Hawking Up Hairballs

Wednesday, January 09, 2008

Back

I haven't blogged in a while. I'd like to blame the holidays, but I can't. They had nothing to do with it. My novel did. About a week before Christmas, I finished the last, complete draft. Since then, I've been reworking the weak sections, and damned if there aren't a lot of them. Every time I've thought about blogging, I've decided that I'd work on the novel instead.

In reworking the novel, I'm amazed about how badly I can write at times. It makes me want to pull the hair from my head, though my hair is thankfully too short for that. One thing I can't seem to resist is commenting on what is happening in the novel. For example, I might write something like this, "X happened, and Y happened. That couldn't be good." Now, what the hell is the purpose of that final sentence? The preceding description should be sufficient to lead the reader to make the judgement that I want him to make. I find that I write best when I rely on simple declarative sentences that describe the action. If I want to comment on what is happening, it's best to do that in dialogue. I'm not saying that this is the only way to write. I'd love to be able to write like Pynchon in Gravity's Rainbow and make it work, but I can't. It's my temperament. I tend to be the sort of person who wants to cut the bullshit and get to the point. Unlike most people, whose first drafts are overwritten, mine tend to be overly sparse. I have to go back and flesh things out.

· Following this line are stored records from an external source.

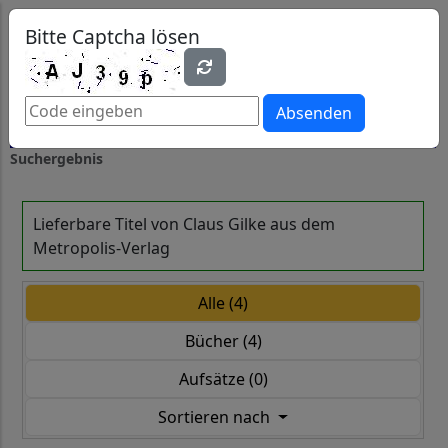
0
0
Bitte Captcha lösen
Absenden
Suchergebnis
Lieferbare Titel von Claus Gilke aus dem
Metropolis-Verlag
Alle (4)
Bücher (4)
Aufsätze (0)
Sortieren nach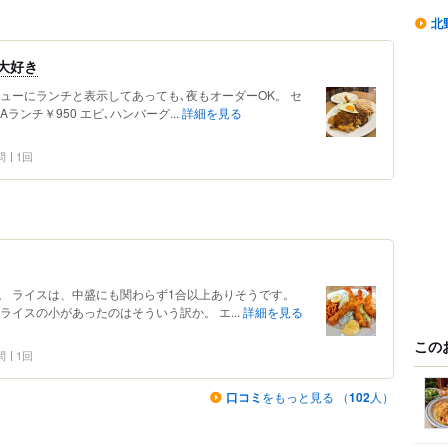
北
大好き
ューにランチと表示してあっても､夜もオーダーOK。 セ
ンチ￥950 エビ､ハンバーグ...
詳細を見る
問
1回
。 ライスは、中盛にも関わらず1合以上ありそうです。
ライスの小があったのはそういう訳か。 エ...
詳細を見る
この
問
1回
口コミ
をもっと見る （
102
人）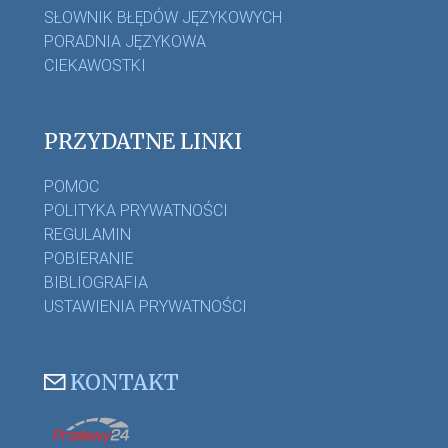
SŁOWNIK BŁĘDÓW JĘZYKOWYCH
PORADNIA JĘZYKOWA
CIEKAWOSTKI
PRZYDATNE LINKI
POMOC
POLITYKA PRYWATNOŚCI
REGULAMIN
POBIERANIE
BIBLIOGRAFIA
USTAWIENIA PRYWATNOŚCI
KONTAKT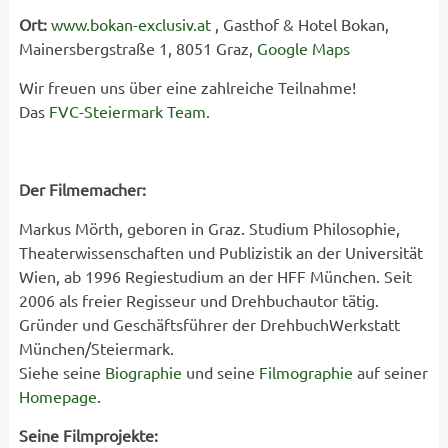
Ort:
www.bokan-exclusiv.at
, Gasthof & Hotel Bokan,
Mainersbergstraße 1, 8051 Graz,
Google Maps
Wir freuen uns über eine zahlreiche Teilnahme!
Das
FVC-Steiermark Team
.
Der Filmemacher:
Markus Mörth, geboren in Graz. Studium Philosophie,
Theaterwissenschaften und Publizistik an der Universität
Wien, ab 1996 Regiestudium an der HFF München. Seit
2006 als freier Regisseur und Drehbuchautor tätig.
Gründer und Geschäftsführer der DrehbuchWerkstatt
München/Steiermark.
Siehe seine
Biographie
und seine
Filmographie
auf seiner
Homepage
.
Seine Filmprojekte: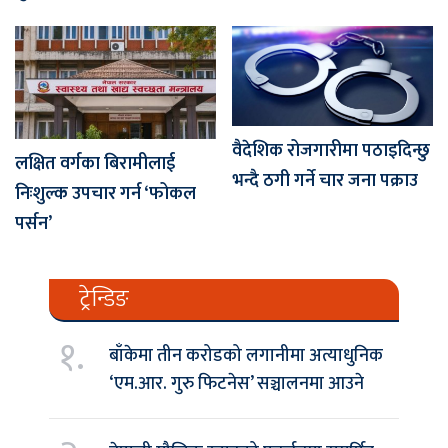
वैदेशिक रोजगारीमा पठाइदिन्छु
लक्षित वर्गका बिरामीलाई
भन्दै ठगी गर्ने चार जना पक्राउ
निःशुल्क उपचार गर्न ‘फोकल
पर्सन’
ट्रेन्डिङ
१.
बाँकेमा तीन करोडको लगानीमा अत्याधुनिक
‘एम.आर. गुरु फिटनेस’ सञ्चालनमा आउने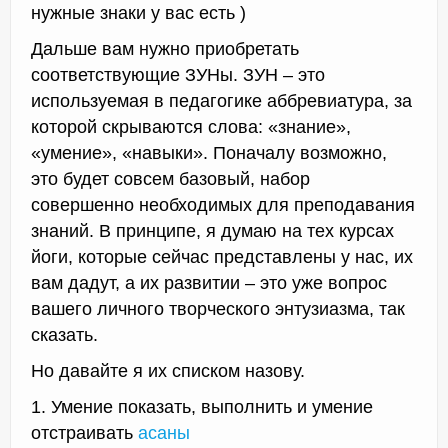
нужные знаки у вас есть )
Дальше вам нужно приобретать
соответствующие ЗУНы. ЗУН – это
используемая в педагогике аббревиатура, за
которой скрываются слова: «знание»,
«умение», «навыки». Поначалу возможно,
это будет совсем базовый, набор
совершенно необходимых для преподавания
знаний. В принципе, я думаю на тех курсах
йоги, которые сейчас представлены у нас, их
вам дадут, а их развитии – это уже вопрос
вашего личного творческого энтузиазма, так
сказать.
Но давайте я их списком назову.
1. Умение показать, выполнить и умение
отстраивать
асаны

The other big problem I have is just plain lazy writing. The usually results from a failure to devote sufficient time to the work of the imagination. As a consequence, I don't understand the scene in sufficient detail and that invariably leads to flat prose. It can also lead to reliance upon hackneyed expressions and, when I say hackneyed, I'm not just referring to the blatant ones. Here are some phrases that I find cliched, though they might not obviously be so to lots of people. "He didn't know what had come over him." "His finances were shaky." "Her voice was filling with (name emotion)." "Run into a number of problems." "Tackle a difficult problem." You'd be surprised at how difficult it can be to come up with fresh prose. I figure that it takes me an hour or more to write 300 words of solid prose, so you can imagine how much time it's taking me to write a 90,000 word novel.

I've been think about following the lead of my friend David Matthews by posting sections of the novel in my blog, but I have yet to make up my mind about that. I may do it, but not until I'm certain that I have finished with it.